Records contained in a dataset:
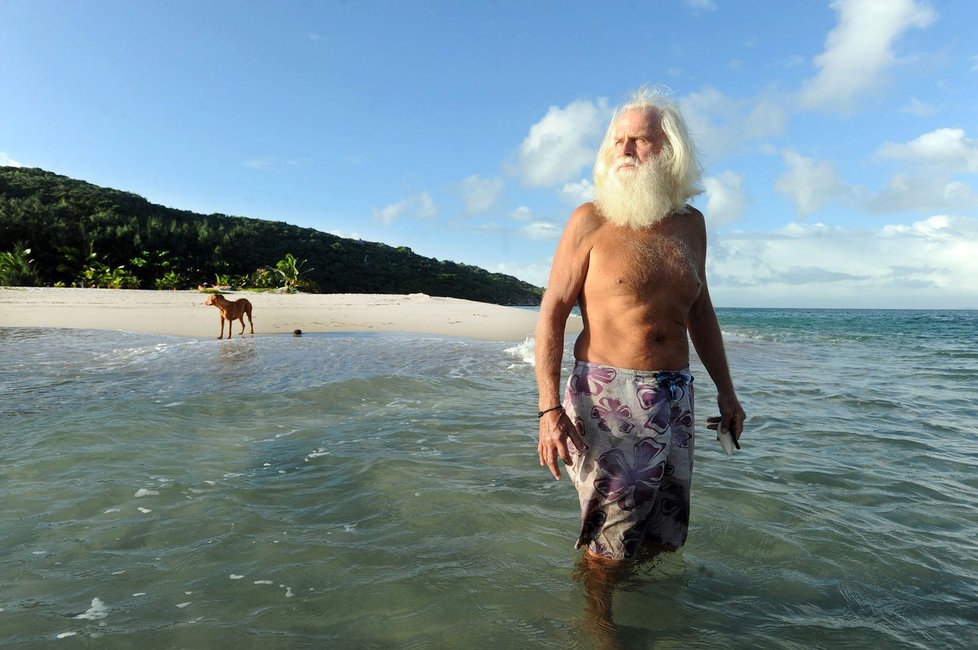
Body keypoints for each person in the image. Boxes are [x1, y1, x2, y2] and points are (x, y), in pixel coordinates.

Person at [535, 87, 746, 565]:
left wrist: (728, 393)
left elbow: (701, 312)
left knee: (662, 533)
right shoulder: (589, 220)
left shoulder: (692, 224)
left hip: (676, 394)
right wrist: (548, 410)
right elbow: (552, 312)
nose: (625, 150)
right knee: (610, 540)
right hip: (609, 395)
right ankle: (598, 630)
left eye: (640, 140)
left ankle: (647, 617)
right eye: (618, 141)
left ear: (669, 150)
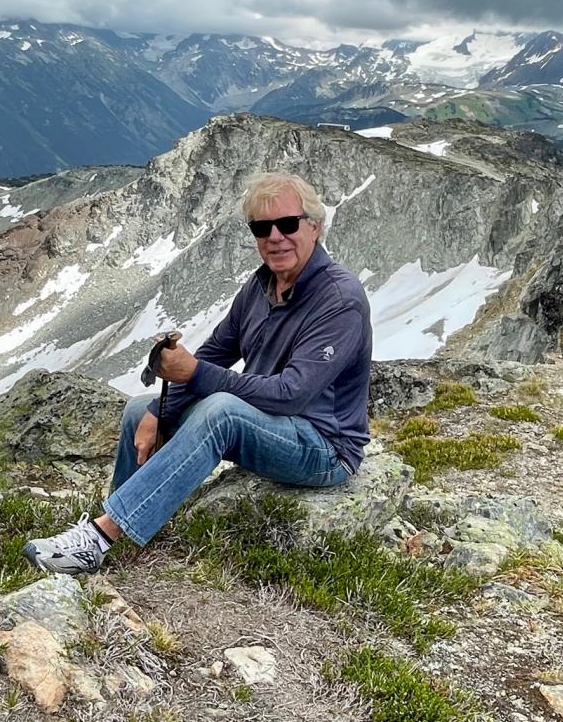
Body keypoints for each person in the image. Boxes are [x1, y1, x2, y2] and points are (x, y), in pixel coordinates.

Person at [22, 172, 373, 575]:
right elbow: (218, 353)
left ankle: (97, 539)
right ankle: (118, 529)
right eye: (262, 228)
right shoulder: (260, 287)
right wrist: (161, 407)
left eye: (287, 224)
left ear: (315, 226)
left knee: (221, 411)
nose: (275, 237)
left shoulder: (339, 299)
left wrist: (193, 373)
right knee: (141, 410)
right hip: (275, 426)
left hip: (325, 448)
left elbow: (292, 394)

What the task asks:
Copy the records above exactly, starting at the line that contains "right wrist: (161, 407)" and ending at the last line, and leave out all earlier lines.

Solution to this task:
right wrist: (161, 407)
left eye: (287, 224)
left ear: (315, 226)
left knee: (221, 411)
nose: (275, 237)
left shoulder: (339, 299)
left wrist: (193, 373)
right knee: (141, 410)
right hip: (275, 426)
left hip: (325, 448)
left elbow: (292, 394)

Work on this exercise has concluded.